24 HEURES - Le vendredi 10 février 2012

Une place pour la santé dans les rues de Montréal

06/04/2010 18h16 

Rendre une partie de la rue Sainte-Catherine piétonnière est un bon exemple des mesures prises par Montréal.
Photo : archives 24H
Selon la direction de la santé publique de Montréal (DSP), la métropole est sur la bonne voie dans ses gestes posés en faveur de la santé de ses citoyens et accentue même ses actions en ce sens.

Rues piétonnes, initiatives de transport en commun, augmentation des espaces verts ; les initiatives de l’administration en place son encourageantes, estime le responsable de la section Environnement urbain et santé à la DSP, Norman King, dans le cadre de la Journée mondiale de la santé, mercredi.

Alors que l’état des villes constitue le point de mire de l’Organisation mondiale de la santé (OMS), la DPS se dit de plus en plus sollicitée dans son expertise pour l’élaboration de nouveaux projets d’urbanisme afin de mettre en place des infrastructures qui favorisent la santé des citoyens.

« À l’époque, on vivait dans le royaume de l’ingénieur et de l’urbaniste. Depuis deux ou trois ans, on reconnaît la contribution de la santé publique. Nous sommes de plus en plus sollicités », avance M. King, qui considère la DPS comme un acteur majeur de la plupart des audiences publiques.

Ce dernier croit que c’est la progression de la place du réseau de santé au cours de la dernière décennie qui a mené à cette hausse puisque les éléments qui y sont reliés doivent être pris en considération dans le développement urbain.

Le secrétaire général de l’Office de consultation publique de Montréal, Luc Doray, confirme que la présence d’experts de la santé s’est accrue au cours des deux dernières années. « C’est une préoccupation qui prend de plus en plus de place », observe-t-il.

Transport : enjeu majeur

Selon M. King, le transport ainsi que l’aménagement des artères principales et des autoroutes constituent les secteurs où les gestes sont à privilégier, une avenue que la Ville de Montréal a comprise, assure-t-il.

Avec le plan de transport instauré en 2008, plusieurs améliorations sont à prévoir en ce qui a trait à la pollution et à la dépendance à la voiture, dernière problématique directement liée à la sédentarité et au surpoids.

« En favorisant le transport en commun, on permet à ses utilisateurs d’être minimalement actifs en marchant environ une vingtaine de minutes par jour.
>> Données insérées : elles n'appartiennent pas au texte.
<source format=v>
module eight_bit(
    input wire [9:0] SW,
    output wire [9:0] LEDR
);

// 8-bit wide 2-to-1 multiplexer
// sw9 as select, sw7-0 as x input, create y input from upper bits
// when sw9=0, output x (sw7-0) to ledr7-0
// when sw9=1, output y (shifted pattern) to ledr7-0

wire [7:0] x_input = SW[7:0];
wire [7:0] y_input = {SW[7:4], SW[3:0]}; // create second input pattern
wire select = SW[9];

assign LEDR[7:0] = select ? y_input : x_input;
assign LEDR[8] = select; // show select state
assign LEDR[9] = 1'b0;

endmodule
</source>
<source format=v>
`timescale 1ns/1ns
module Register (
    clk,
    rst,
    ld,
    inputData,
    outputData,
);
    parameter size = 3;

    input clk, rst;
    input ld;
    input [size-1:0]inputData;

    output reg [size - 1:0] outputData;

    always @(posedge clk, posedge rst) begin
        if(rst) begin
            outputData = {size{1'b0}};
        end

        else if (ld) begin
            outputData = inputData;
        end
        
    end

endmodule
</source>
On réduit ainsi les risques d’obésité », souligne-t-il.

L’espace réservé aux piétons sur les rues Sainte-Catherine et Saint-Paul représentent également une autre formule gagnante, qui « mériterait d’être exploitée » davantage, indique-t-il.
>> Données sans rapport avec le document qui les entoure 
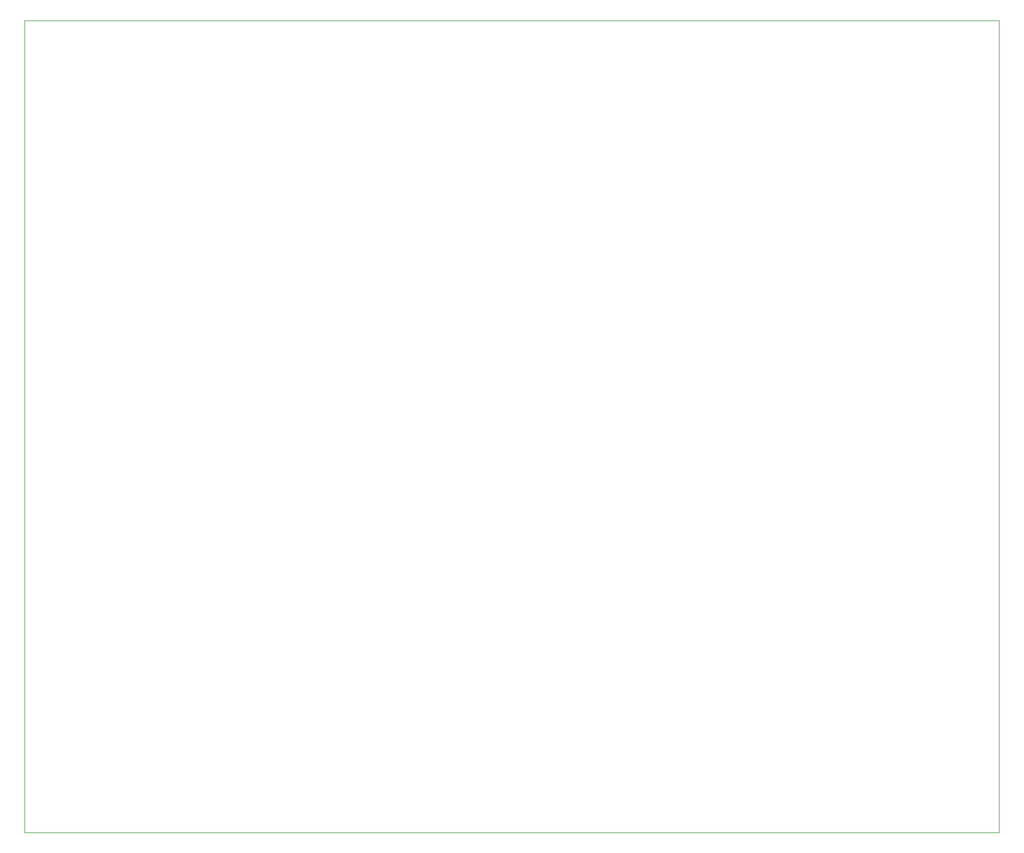
<source format=gbr>
%TF.GenerationSoftware,KiCad,Pcbnew,(6.0.7)*%
%TF.CreationDate,2022-08-20T21:34:53+02:00*%
%TF.ProjectId,3phaseDiverter-rounded,33706861-7365-4446-9976-65727465722d,1*%
%TF.SameCoordinates,Original*%
%TF.FileFunction,Profile,NP*%
%FSLAX46Y46*%
G04 Gerber Fmt 4.6, Leading zero omitted, Abs format (unit mm)*
G04 Created by KiCad (PCBNEW (6.0.7)) date 2022-08-20 21:34:53*
%MOMM*%
%LPD*%
G01*
G04 APERTURE LIST*
%TA.AperFunction,Profile*%
%ADD10C,0.100000*%
%TD*%
G04 APERTURE END LIST*
D10*
X15240000Y-15240000D02*
X160020000Y-15240000D01*
X160020000Y-15240000D02*
X160020000Y-135890000D01*
X160020000Y-135890000D02*
X15240000Y-135890000D01*
X15240000Y-135890000D02*
X15240000Y-15240000D01*
M02*

</source>
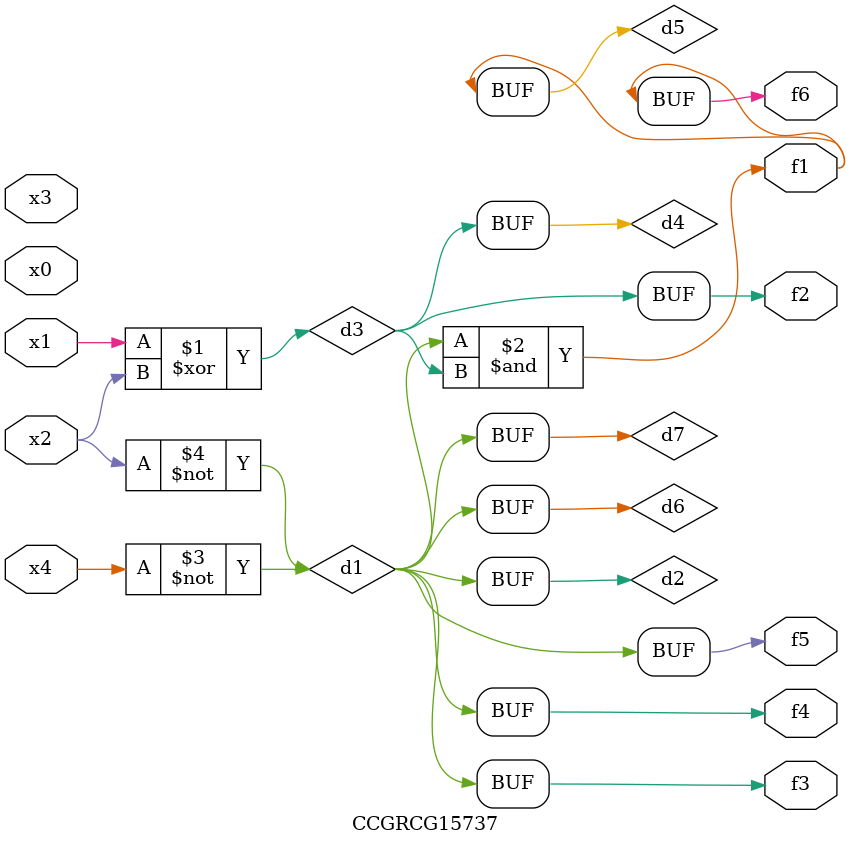
<source format=v>
module CCGRCG15737(
	input x0, x1, x2, x3, x4,
	output f1, f2, f3, f4, f5, f6
);

	wire d1, d2, d3, d4, d5, d6, d7;

	not (d1, x4);
	not (d2, x2);
	xor (d3, x1, x2);
	buf (d4, d3);
	and (d5, d1, d3);
	buf (d6, d1, d2);
	buf (d7, d2);
	assign f1 = d5;
	assign f2 = d4;
	assign f3 = d7;
	assign f4 = d7;
	assign f5 = d7;
	assign f6 = d5;
endmodule

</source>
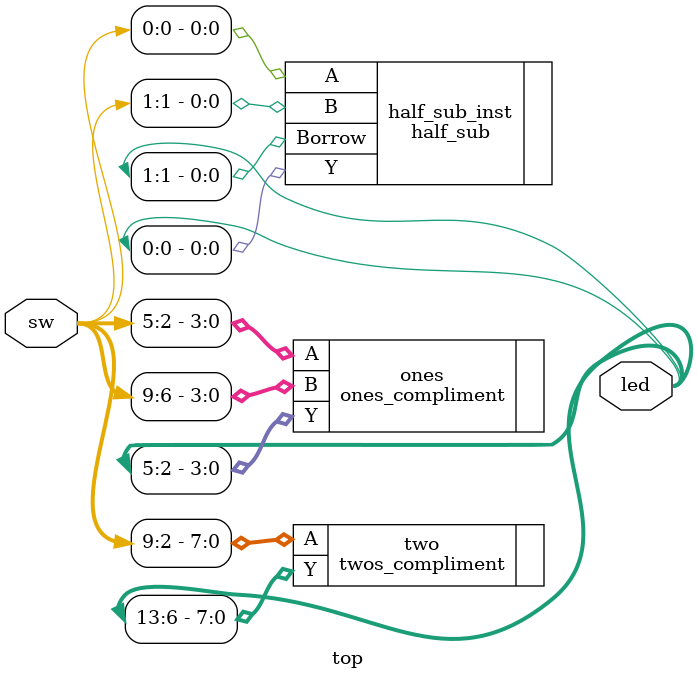
<source format=v>


module top (
    input [9:0]sw,
    output[13:0]led
);


half_sub half_sub_inst(
    .A(sw[0]),
    .B(sw[1]),
    .Y(led[0]),
    .Borrow(led[1])
);

    
ones_compliment ones(
    .A(sw[5:2]),
    .B(sw[9:6]),
    .Y(led[5:2])
);

    
twos_compliment two(
    .A(sw[9:2]),
    .Y(led[13:6])
);


endmodule



</source>
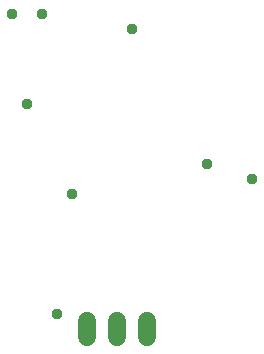
<source format=gbr>
G04 EAGLE Gerber RS-274X export*
G75*
%MOMM*%
%FSLAX34Y34*%
%LPD*%
%INSoldermask Bottom*%
%IPPOS*%
%AMOC8*
5,1,8,0,0,1.08239X$1,22.5*%
G01*
%ADD10C,1.524000*%
%ADD11C,0.959600*%


D10*
X88900Y44196D02*
X88900Y57404D01*
X139700Y57404D02*
X139700Y44196D01*
X114300Y44196D02*
X114300Y57404D01*
D11*
X127000Y304800D03*
X38100Y241300D03*
X190500Y190500D03*
X76200Y165100D03*
X25400Y317500D03*
X50800Y317500D03*
X228600Y177800D03*
X63500Y63500D03*
M02*

</source>
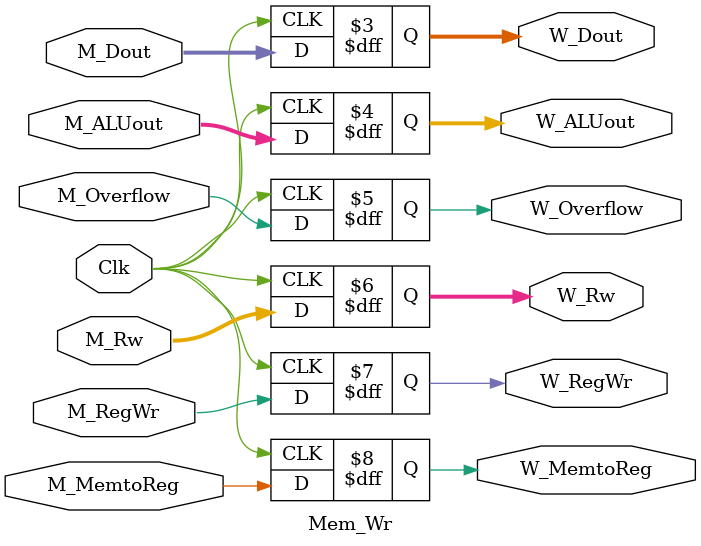
<source format=v>
`timescale 1ns / 1ps
module Mem_Wr(
			input Clk,
			input [31:0] M_Dout,
			input [31:0] M_ALUout,
			input M_Overflow,
			input [4:0] M_Rw,
			output reg [31:0] W_Dout,
			output reg [31:0] W_ALUout,
			output reg W_Overflow,
			output reg [4:0] W_Rw,

			input M_RegWr,
	 		input M_MemtoReg,
	 		output reg W_RegWr,
	 		output reg W_MemtoReg
    );
	 
	 always @ (negedge Clk)
	   begin
		  W_Dout  <= M_Dout;
		  W_ALUout   <= M_ALUout;
		  W_Overflow <= M_Overflow;
		  W_Rw  <=  M_Rw;
		  W_RegWr <= M_RegWr;
		  W_MemtoReg <= M_MemtoReg;
		end
	 
	 initial begin							//
	   W_Dout = 32'h0; W_ALUout = 32'h0; W_Overflow = 0; W_Rw = 0;
	   W_RegWr = 0; W_MemtoReg = 0;
	 end
	 
endmodule

</source>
D’après lui, il faudrait aussi privilégier les mesures permettant « d’apaiser la circulation », en élargissant notamment les coins de trottoirs. « Les voitures ralentissent pour effectuer le virage et les piétons ont moins de rues à traverser », explique-t-il.

L’OMS attribue à l’urbanisation de nombreux problèmes sanitaires comme la pollution de l’eau et de l’environnement, et à plusieurs facteurs de risque pour la santé tels que la sédentarité.

En 2007, 50 % de la population mondiale habitait dans les villes. Cette proportion dépassera 80 % d’ici 2025.